#### [What the task asks]
Reproduce the material below character for character, leaving out the picture.

------ Supplied data ------

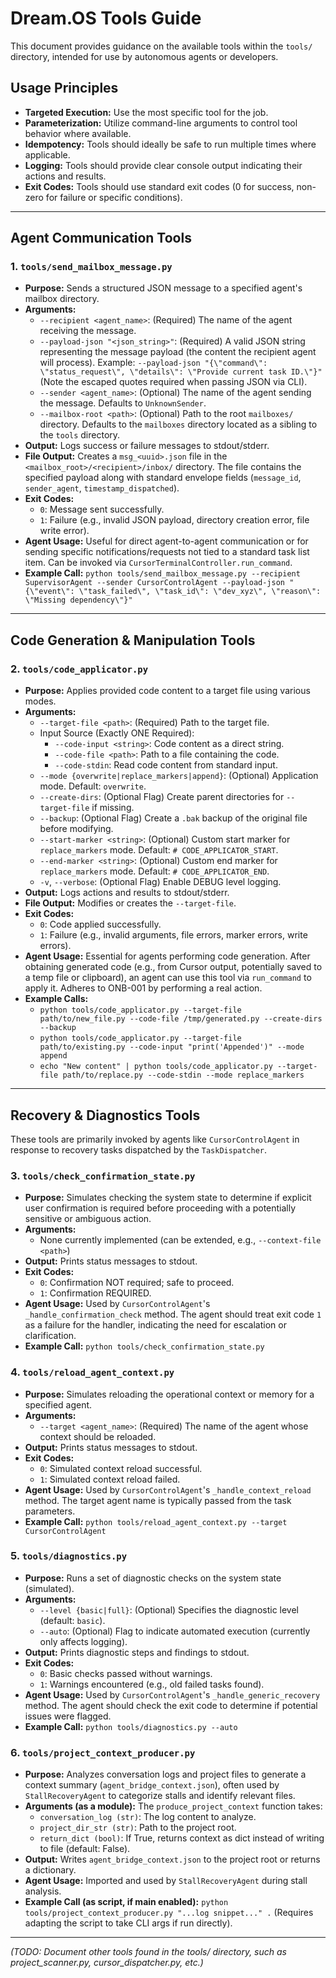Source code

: # Dream.OS Tools Guide

This document provides guidance on the available tools within the `tools/` directory, intended for use by autonomous agents or developers.

## Usage Principles

- **Targeted Execution:** Use the most specific tool for the job.
- **Parameterization:** Utilize command-line arguments to control tool behavior where available.
- **Idempotency:** Tools should ideally be safe to run multiple times where applicable.
- **Logging:** Tools should provide clear console output indicating their actions and results.
- **Exit Codes:** Tools should use standard exit codes (0 for success, non-zero for failure or specific conditions).

---

## Agent Communication Tools

### 1. `tools/send_mailbox_message.py`

*   **Purpose:** Sends a structured JSON message to a specified agent's mailbox directory.
*   **Arguments:**
    *   `--recipient <agent_name>`: (Required) The name of the agent receiving the message.
    *   `--payload-json "<json_string>"`: (Required) A valid JSON string representing the message payload (the content the recipient agent will process). Example: `--payload-json "{\"command\": \"status_request\", \"details\": \"Provide current task ID.\"}"` (Note the escaped quotes required when passing JSON via CLI).
    *   `--sender <agent_name>`: (Optional) The name of the agent sending the message. Defaults to `UnknownSender`.
    *   `--mailbox-root <path>`: (Optional) Path to the root `mailboxes/` directory. Defaults to the `mailboxes` directory located as a sibling to the `tools` directory.
*   **Output:** Logs success or failure messages to stdout/stderr.
*   **File Output:** Creates a `msg_<uuid>.json` file in the `<mailbox_root>/<recipient>/inbox/` directory. The file contains the specified payload along with standard envelope fields (`message_id`, `sender_agent`, `timestamp_dispatched`).
*   **Exit Codes:**
    *   `0`: Message sent successfully.
    *   `1`: Failure (e.g., invalid JSON payload, directory creation error, file write error).
*   **Agent Usage:** Useful for direct agent-to-agent communication or for sending specific notifications/requests not tied to a standard task list item. Can be invoked via `CursorTerminalController.run_command`.
*   **Example Call:** `python tools/send_mailbox_message.py --recipient SupervisorAgent --sender CursorControlAgent --payload-json "{\"event\": \"task_failed\", \"task_id\": \"dev_xyz\", \"reason\": \"Missing dependency\"}"`

---

## Code Generation & Manipulation Tools

### 2. `tools/code_applicator.py`

*   **Purpose:** Applies provided code content to a target file using various modes.
*   **Arguments:**
    *   `--target-file <path>`: (Required) Path to the target file.
    *   Input Source (Exactly ONE Required):
        *   `--code-input <string>`: Code content as a direct string.
        *   `--code-file <path>`: Path to a file containing the code.
        *   `--code-stdin`: Read code content from standard input.
    *   `--mode {overwrite|replace_markers|append}`: (Optional) Application mode. Default: `overwrite`.
    *   `--create-dirs`: (Optional Flag) Create parent directories for `--target-file` if missing.
    *   `--backup`: (Optional Flag) Create a `.bak` backup of the original file before modifying.
    *   `--start-marker <string>`: (Optional) Custom start marker for `replace_markers` mode. Default: `# CODE_APPLICATOR_START`.
    *   `--end-marker <string>`: (Optional) Custom end marker for `replace_markers` mode. Default: `# CODE_APPLICATOR_END`.
    *   `-v`, `--verbose`: (Optional Flag) Enable DEBUG level logging.
*   **Output:** Logs actions and results to stdout/stderr.
*   **File Output:** Modifies or creates the `--target-file`.
*   **Exit Codes:**
    *   `0`: Code applied successfully.
    *   `1`: Failure (e.g., invalid arguments, file errors, marker errors, write errors).
*   **Agent Usage:** Essential for agents performing code generation. After obtaining generated code (e.g., from Cursor output, potentially saved to a temp file or clipboard), an agent can use this tool via `run_command` to apply it. Adheres to ONB-001 by performing a real action.
*   **Example Calls:**
    *   `python tools/code_applicator.py --target-file path/to/new_file.py --code-file /tmp/generated.py --create-dirs --backup`
    *   `python tools/code_applicator.py --target-file path/to/existing.py --code-input "print('Appended')" --mode append`
    *   `echo "New content" | python tools/code_applicator.py --target-file path/to/replace.py --code-stdin --mode replace_markers`

---

## Recovery & Diagnostics Tools

These tools are primarily invoked by agents like `CursorControlAgent` in response to recovery tasks dispatched by the `TaskDispatcher`.

### 3. `tools/check_confirmation_state.py`

*   **Purpose:** Simulates checking the system state to determine if explicit user confirmation is required before proceeding with a potentially sensitive or ambiguous action.
*   **Arguments:**
    *   None currently implemented (can be extended, e.g., `--context-file <path>`)
*   **Output:** Prints status messages to stdout.
*   **Exit Codes:**
    *   `0`: Confirmation NOT required; safe to proceed.
    *   `1`: Confirmation REQUIRED.
*   **Agent Usage:** Used by `CursorControlAgent`'s `_handle_confirmation_check` method. The agent should treat exit code `1` as a failure for the handler, indicating the need for escalation or clarification.
*   **Example Call:** `python tools/check_confirmation_state.py`

### 4. `tools/reload_agent_context.py`

*   **Purpose:** Simulates reloading the operational context or memory for a specified agent.
*   **Arguments:**
    *   `--target <agent_name>`: (Required) The name of the agent whose context should be reloaded.
*   **Output:** Prints status messages to stdout.
*   **Exit Codes:**
    *   `0`: Simulated context reload successful.
    *   `1`: Simulated context reload failed.
*   **Agent Usage:** Used by `CursorControlAgent`'s `_handle_context_reload` method. The target agent name is typically passed from the task parameters.
*   **Example Call:** `python tools/reload_agent_context.py --target CursorControlAgent`

### 5. `tools/diagnostics.py`

*   **Purpose:** Runs a set of diagnostic checks on the system state (simulated).
*   **Arguments:**
    *   `--level {basic|full}`: (Optional) Specifies the diagnostic level (default: `basic`).
    *   `--auto`: (Optional) Flag to indicate automated execution (currently only affects logging).
*   **Output:** Prints diagnostic steps and findings to stdout.
*   **Exit Codes:**
    *   `0`: Basic checks passed without warnings.
    *   `1`: Warnings encountered (e.g., old failed tasks found).
*   **Agent Usage:** Used by `CursorControlAgent`'s `_handle_generic_recovery` method. The agent should check the exit code to determine if potential issues were flagged.
*   **Example Call:** `python tools/diagnostics.py --auto`

### 6. `tools/project_context_producer.py`

*   **Purpose:** Analyzes conversation logs and project files to generate a context summary (`agent_bridge_context.json`), often used by `StallRecoveryAgent` to categorize stalls and identify relevant files.
*   **Arguments (as a module):** The `produce_project_context` function takes:
    *   `conversation_log (str)`: The log content to analyze.
    *   `project_dir_str (str)`: Path to the project root.
    *   `return_dict (bool)`: If True, returns context as dict instead of writing to file (default: False).
*   **Output:** Writes `agent_bridge_context.json` to the project root or returns a dictionary.
*   **Agent Usage:** Imported and used by `StallRecoveryAgent` during stall analysis.
*   **Example Call (as script, if __main__ enabled):** `python tools/project_context_producer.py "...log snippet..." .` (Requires adapting the script to take CLI args if run directly).

---

*(TODO: Document other tools found in the tools/ directory, such as project_scanner.py, cursor_dispatcher.py, etc.)*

------

#### [Your response]
Source code

: # Dream.OS Tools Guide

This document provides guidance on the available tools within the `tools/` directory, intended for use by autonomous agents or developers.

## Usage Principles

- **Targeted Execution:** Use the most specific tool for the job.
- **Parameterization:** Utilize command-line arguments to control tool behavior where available.
- **Idempotency:** Tools should ideally be safe to run multiple times where applicable.
- **Logging:** Tools should provide clear console output indicating their actions and results.
- **Exit Codes:** Tools should use standard exit codes (0 for success, non-zero for failure or specific conditions).

---

## Agent Communication Tools

### 1. `tools/send_mailbox_message.py`

*   **Purpose:** Sends a structured JSON message to a specified agent's mailbox directory.
*   **Arguments:**
    *   `--recipient <agent_name>`: (Required) The name of the agent receiving the message.
    *   `--payload-json "<json_string>"`: (Required) A valid JSON string representing the message payload (the content the recipient agent will process). Example: `--payload-json "{\"command\": \"status_request\", \"details\": \"Provide current task ID.\"}"` (Note the escaped quotes required when passing JSON via CLI).
    *   `--sender <agent_name>`: (Optional) The name of the agent sending the message. Defaults to `UnknownSender`.
    *   `--mailbox-root <path>`: (Optional) Path to the root `mailboxes/` directory. Defaults to the `mailboxes` directory located as a sibling to the `tools` directory.
*   **Output:** Logs success or failure messages to stdout/stderr.
*   **File Output:** Creates a `msg_<uuid>.json` file in the `<mailbox_root>/<recipient>/inbox/` directory. The file contains the specified payload along with standard envelope fields (`message_id`, `sender_agent`, `timestamp_dispatched`).
*   **Exit Codes:**
    *   `0`: Message sent successfully.
    *   `1`: Failure (e.g., invalid JSON payload, directory creation error, file write error).
*   **Agent Usage:** Useful for direct agent-to-agent communication or for sending specific notifications/requests not tied to a standard task list item. Can be invoked via `CursorTerminalController.run_command`.
*   **Example Call:** `python tools/send_mailbox_message.py --recipient SupervisorAgent --sender CursorControlAgent --payload-json "{\"event\": \"task_failed\", \"task_id\": \"dev_xyz\", \"reason\": \"Missing dependency\"}"`

---

## Code Generation & Manipulation Tools

### 2. `tools/code_applicator.py`

*   **Purpose:** Applies provided code content to a target file using various modes.
*   **Arguments:**
    *   `--target-file <path>`: (Required) Path to the target file.
    *   Input Source (Exactly ONE Required):
        *   `--code-input <string>`: Code content as a direct string.
        *   `--code-file <path>`: Path to a file containing the code.
        *   `--code-stdin`: Read code content from standard input.
    *   `--mode {overwrite|replace_markers|append}`: (Optional) Application mode. Default: `overwrite`.
    *   `--create-dirs`: (Optional Flag) Create parent directories for `--target-file` if missing.
    *   `--backup`: (Optional Flag) Create a `.bak` backup of the original file before modifying.
    *   `--start-marker <string>`: (Optional) Custom start marker for `replace_markers` mode. Default: `# CODE_APPLICATOR_START`.
    *   `--end-marker <string>`: (Optional) Custom end marker for `replace_markers` mode. Default: `# CODE_APPLICATOR_END`.
    *   `-v`, `--verbose`: (Optional Flag) Enable DEBUG level logging.
*   **Output:** Logs actions and results to stdout/stderr.
*   **File Output:** Modifies or creates the `--target-file`.
*   **Exit Codes:**
    *   `0`: Code applied successfully.
    *   `1`: Failure (e.g., invalid arguments, file errors, marker errors, write errors).
*   **Agent Usage:** Essential for agents performing code generation. After obtaining generated code (e.g., from Cursor output, potentially saved to a temp file or clipboard), an agent can use this tool via `run_command` to apply it. Adheres to ONB-001 by performing a real action.
*   **Example Calls:**
    *   `python tools/code_applicator.py --target-file path/to/new_file.py --code-file /tmp/generated.py --create-dirs --backup`
    *   `python tools/code_applicator.py --target-file path/to/existing.py --code-input "print('Appended')" --mode append`
    *   `echo "New content" | python tools/code_applicator.py --target-file path/to/replace.py --code-stdin --mode replace_markers`

---

## Recovery & Diagnostics Tools

These tools are primarily invoked by agents like `CursorControlAgent` in response to recovery tasks dispatched by the `TaskDispatcher`.

### 3. `tools/check_confirmation_state.py`

*   **Purpose:** Simulates checking the system state to determine if explicit user confirmation is required before proceeding with a potentially sensitive or ambiguous action.
*   **Arguments:**
    *   None currently implemented (can be extended, e.g., `--context-file <path>`)
*   **Output:** Prints status messages to stdout.
*   **Exit Codes:**
    *   `0`: Confirmation NOT required; safe to proceed.
    *   `1`: Confirmation REQUIRED.
*   **Agent Usage:** Used by `CursorControlAgent`'s `_handle_confirmation_check` method. The agent should treat exit code `1` as a failure for the handler, indicating the need for escalation or clarification.
*   **Example Call:** `python tools/check_confirmation_state.py`

### 4. `tools/reload_agent_context.py`

*   **Purpose:** Simulates reloading the operational context or memory for a specified agent.
*   **Arguments:**
    *   `--target <agent_name>`: (Required) The name of the agent whose context should be reloaded.
*   **Output:** Prints status messages to stdout.
*   **Exit Codes:**
    *   `0`: Simulated context reload successful.
    *   `1`: Simulated context reload failed.
*   **Agent Usage:** Used by `CursorControlAgent`'s `_handle_context_reload` method. The target agent name is typically passed from the task parameters.
*   **Example Call:** `python tools/reload_agent_context.py --target CursorControlAgent`

### 5. `tools/diagnostics.py`

*   **Purpose:** Runs a set of diagnostic checks on the system state (simulated).
*   **Arguments:**
    *   `--level {basic|full}`: (Optional) Specifies the diagnostic level (default: `basic`).
    *   `--auto`: (Optional) Flag to indicate automated execution (currently only affects logging).
*   **Output:** Prints diagnostic steps and findings to stdout.
*   **Exit Codes:**
    *   `0`: Basic checks passed without warnings.
    *   `1`: Warnings encountered (e.g., old failed tasks found).
*   **Agent Usage:** Used by `CursorControlAgent`'s `_handle_generic_recovery` method. The agent should check the exit code to determine if potential issues were flagged.
*   **Example Call:** `python tools/diagnostics.py --auto`

### 6. `tools/project_context_producer.py`

*   **Purpose:** Analyzes conversation logs and project files to generate a context summary (`agent_bridge_context.json`), often used by `StallRecoveryAgent` to categorize stalls and identify relevant files.
*   **Arguments (as a module):** The `produce_project_context` function takes:
    *   `conversation_log (str)`: The log content to analyze.
    *   `project_dir_str (str)`: Path to the project root.
    *   `return_dict (bool)`: If True, returns context as dict instead of writing to file (default: False).
*   **Output:** Writes `agent_bridge_context.json` to the project root or returns a dictionary.
*   **Agent Usage:** Imported and used by `StallRecoveryAgent` during stall analysis.
*   **Example Call (as script, if __main__ enabled):** `python tools/project_context_producer.py "...log snippet..." .` (Requires adapting the script to take CLI args if run directly).

---

*(TODO: Document other tools found in the tools/ directory, such as project_scanner.py, cursor_dispatcher.py, etc.)*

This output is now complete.